Crypto Guest at Dawn Endpoint (Midnight) ransomware analysis
Summary
EndPoint is a ransomware variant formerly known as Midnight, which is believed to be built on the Babuk ransomware framework. It targets not only Windows environments, but also ESXi and NAS environments, and uses a double extortion method that combines file encryption with Data exfiltration threats.
Overview
Since the Babuk source code leak, several derivative ransomware have emerged, and EndPoint is one of them. infected files are given the .endpoint extension, and the ransom note includes a uTox ID to contact the victim. in the past, the schipkealfred@gmail.com account in the ransom note impersonated the director of the East Asia Institute, which has been identified as being used by North Korea-linked threat actors since 2024.
Analysis includes
File encryption
EndPoint uses execution arguments to adjust the scope of encryption. the -paths= encrypts only specific Paths, /n encrypts only network shared folders, and /e disables changing the .endpoint extension. a debug.endpoint file is created in the executable path to log FindFirstFileW and MoveFileExW failures.
before encryption, terminate several processes such as database, office, mail client, etc. and delete volume shadow copies with the command vssadmin.exe delete shadows /all /quiet. Also, forcibly stop backup and security related Services such as vss, sql, Veeam, Sophos, Acronis, etc.
it excludes some directories such as Windows, Program Files, and AppData, files such as bootmgr and ntuser.dat, and file extensions such as .exe, .dll, .msi, and .endpoint from the encryption target.
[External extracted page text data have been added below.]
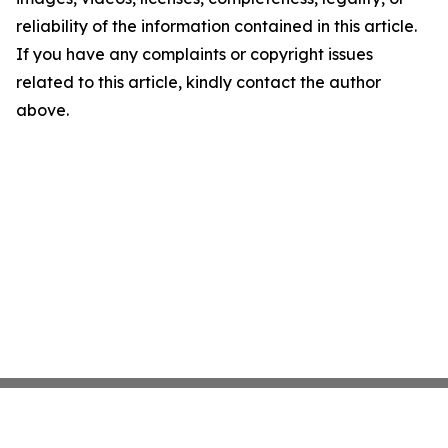
reliability of the information contained in this article.
If you have any complaints or copyright issues
related to this article, kindly contact the author
above.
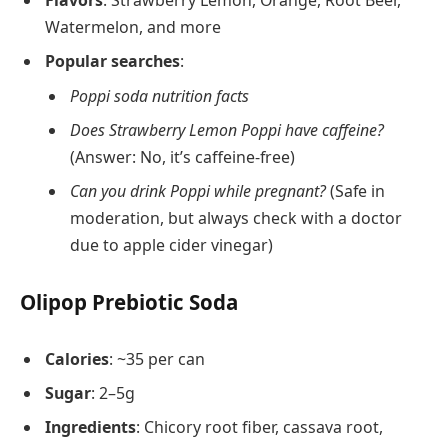
Watermelon, and more
Popular searches
:
Poppi soda nutrition facts
Does Strawberry Lemon Poppi have caffeine?
(Answer: No, it’s caffeine-free)
Can you drink Poppi while pregnant?
(Safe in
moderation, but always check with a doctor
due to apple cider vinegar)
Olipop Prebiotic Soda
Calories
: ~35 per can
Sugar
: 2–5g
Ingredients
: Chicory root fiber, cassava root,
It creates threads based on the number of CPU cores and uses the Mutexisfunnylocal mutex to prevent duplicate execution.
chaCha20 (symmetric key cipher) is used for encryption, and the generated session key is protected by an in-house implemented RSA public key operation. depending on the file size, we use partial encryption, which encrypts only a portion of the file instead of the whole, to control processing speed and impact. after encryption, the session key and SHA-256 hash are stored in the footer.
Ransom note
the desktop background is not changed, and a ransom note is created in all encrypted paths with the name How To Restore Your Files.txt. the ransom note includes the fact that the data was stolen and encrypted, claims to support recovery after payment, provides a contact method based on the Session messenger, offers 3 free decrypted files, and warns that the amount will increase if you delay.
AhnLab Response Overview
the AhnLab family is diagnosed as Trojan/Win.Generic.C5765109, Ransom/MDP.Delete.M2117, Ransom/MDP.Command.M2255, Ransom/MDP.Decoy.M1171, Ransom/MDP.Event.M1946, Ransom/MDP.Event.M1875, SystemManipulation/EDR.Event.M2486, Ransom/EDR.Decoy.M2470.
Conclusion
EndPoint has a systematic structure, including partial encryption techniques that adjust the encryption scope according to the file size, ChaCha20-based encryption, computing its own RSA public key, storing information based on footers, and using mutexes. the combination of efficiency and stealth makes it a threat that aims to spread damage quickly and prevent recovery.
Response Guide
data should be backed up offsite, separated from the Service network, and backup storage access control and regular recovery drills should be practiced. it is also necessary to apply the latest security updates to operating systems and software, keep security software up-to-date, keep offline or separate network backups, beware of untrusted links and attachments, and use passwords that are difficult to guess and 2FA authentication.